Can you give the listing below as a Markdown table with the columns "Row" and "Text", where each row holds a row number and one line, skipping blank lines and leaving out the picture lines?

[Extracted page text data]
§
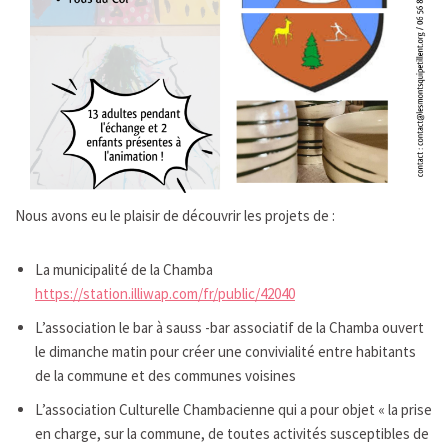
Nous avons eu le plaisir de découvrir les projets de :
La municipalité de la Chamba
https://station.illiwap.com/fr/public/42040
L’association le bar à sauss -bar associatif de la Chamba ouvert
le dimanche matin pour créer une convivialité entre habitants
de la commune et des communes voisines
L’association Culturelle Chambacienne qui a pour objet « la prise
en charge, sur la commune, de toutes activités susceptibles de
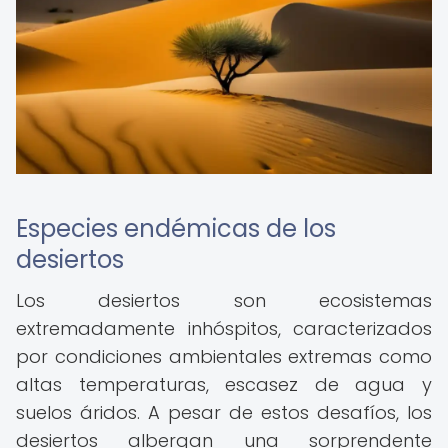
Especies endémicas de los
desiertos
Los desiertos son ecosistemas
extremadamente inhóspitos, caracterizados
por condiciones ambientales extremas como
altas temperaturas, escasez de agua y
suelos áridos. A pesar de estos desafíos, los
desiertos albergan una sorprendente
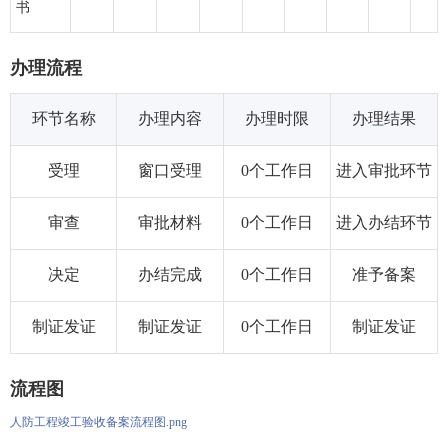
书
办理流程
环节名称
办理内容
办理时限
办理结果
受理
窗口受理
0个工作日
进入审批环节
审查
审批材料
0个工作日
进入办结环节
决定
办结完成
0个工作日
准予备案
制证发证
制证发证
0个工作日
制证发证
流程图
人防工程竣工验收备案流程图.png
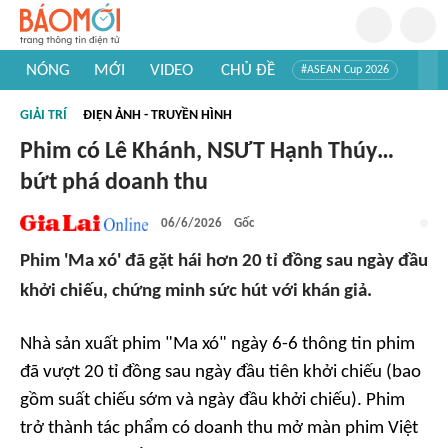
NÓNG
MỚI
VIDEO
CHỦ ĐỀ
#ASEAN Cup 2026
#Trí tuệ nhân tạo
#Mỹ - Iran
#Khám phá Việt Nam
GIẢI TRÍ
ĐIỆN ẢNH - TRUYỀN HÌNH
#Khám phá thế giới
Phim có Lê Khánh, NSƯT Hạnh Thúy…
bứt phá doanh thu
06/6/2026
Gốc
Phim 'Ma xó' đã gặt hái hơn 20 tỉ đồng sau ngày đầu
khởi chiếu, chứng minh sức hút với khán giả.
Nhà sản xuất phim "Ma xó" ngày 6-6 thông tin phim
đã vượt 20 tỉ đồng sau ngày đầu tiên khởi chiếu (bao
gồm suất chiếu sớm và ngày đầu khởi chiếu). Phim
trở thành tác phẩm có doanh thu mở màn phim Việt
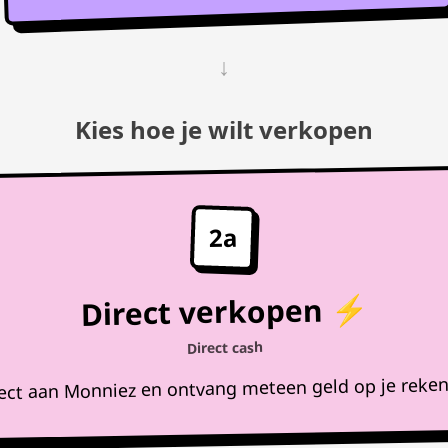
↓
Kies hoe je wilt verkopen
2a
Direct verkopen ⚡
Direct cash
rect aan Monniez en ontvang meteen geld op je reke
§
Response below
| Row | Text |
|---|---|
| 1 | Nous avons eu le plaisir de découvrir les projets de : |
| 2 | La municipalité de la Chamba |
| 3 | https://station.illiwap.com/fr/public/42040 |
| 4 | L’association le bar à sauss -bar associatif de la Chamba ouvert |
| 5 | le dimanche matin pour créer une convivialité entre habitants |
| 6 | de la commune et des communes voisines |
| 7 | L’association Culturelle Chambacienne qui a pour objet « la prise |
| 8 | en charge, sur la commune, de toutes activités susceptibles de |
| 9 | Especies endémicas de los |
| 10 | desiertos |
| 11 | Los desiertos son ecosistemas |
| 12 | extremadamente inhóspitos, caracterizados |
| 13 | por condiciones ambientales extremas como |
| 14 | altas temperaturas, escasez de agua y |
| 15 | suelos áridos. A pesar de estos desafíos, los |
| 16 | desiertos albergan una sorprendente |
| 17 | 书 |
| 18 | 办理流程 |
| 19 | 环节名称 |
| 20 | 办理内容 |
| 21 | 办理时限 |
| 22 | 办理结果 |
| 23 | 受理 |
| 24 | 窗口受理 |
| 25 | 0个工作日 |
| 26 | 进入审批环节 |
| 27 | 审查 |
| 28 | 审批材料 |
| 29 | 0个工作日 |
| 30 | 进入办结环节 |
| 31 | 决定 |
| 32 | 办结完成 |
| 33 | 0个工作日 |
| 34 | 准予备案 |
| 35 | 制证发证 |
| 36 | 制证发证 |
| 37 | 0个工作日 |
| 38 | 制证发证 |
| 39 | 流程图 |
| 40 | 人防工程竣工验收备案流程图.png |
| 41 | NÓNG |
| 42 | MỚI |
| 43 | VIDEO |
| 44 | CHỦ ĐỀ |
| 45 | #ASEAN Cup 2026 |
| 46 | #Trí tuệ nhân tạo |
| 47 | #Mỹ - Iran |
| 48 | #Khám phá Việt Nam |
| 49 | GIẢI TRÍ |
| 50 | ĐIỆN ẢNH - TRUYỀN HÌNH |
| 51 | #Khám phá thế giới |
| 52 | Phim có Lê Khánh, NSƯT Hạnh Thúy… |
| 53 | bứt phá doanh thu |
| 54 | 06/6/2026 |
| 55 | Gốc |
| 56 | Phim 'Ma xó' đã gặt hái hơn 20 tỉ đồng sau ngày đầu |
| 57 | khởi chiếu, chứng minh sức hút với khán giả. |
| 58 | Nhà sản xuất phim "Ma xó" ngày 6-6 thông tin phim |
| 59 | đã vượt 20 tỉ đồng sau ngày đầu tiên khởi chiếu (bao |
| 60 | gồm suất chiếu sớm và ngày đầu khởi chiếu). Phim |
| 61 | trở thành tác phẩm có doanh thu mở màn phim Việt |
| 62 | ↓ |
| 63 | Kies hoe je wilt verkopen |
| 64 | 2a |
| 65 | Direct verkopen ⚡ |
| 66 | Direct cash |
| 67 | rect aan Monniez en ontvang meteen geld op je reke |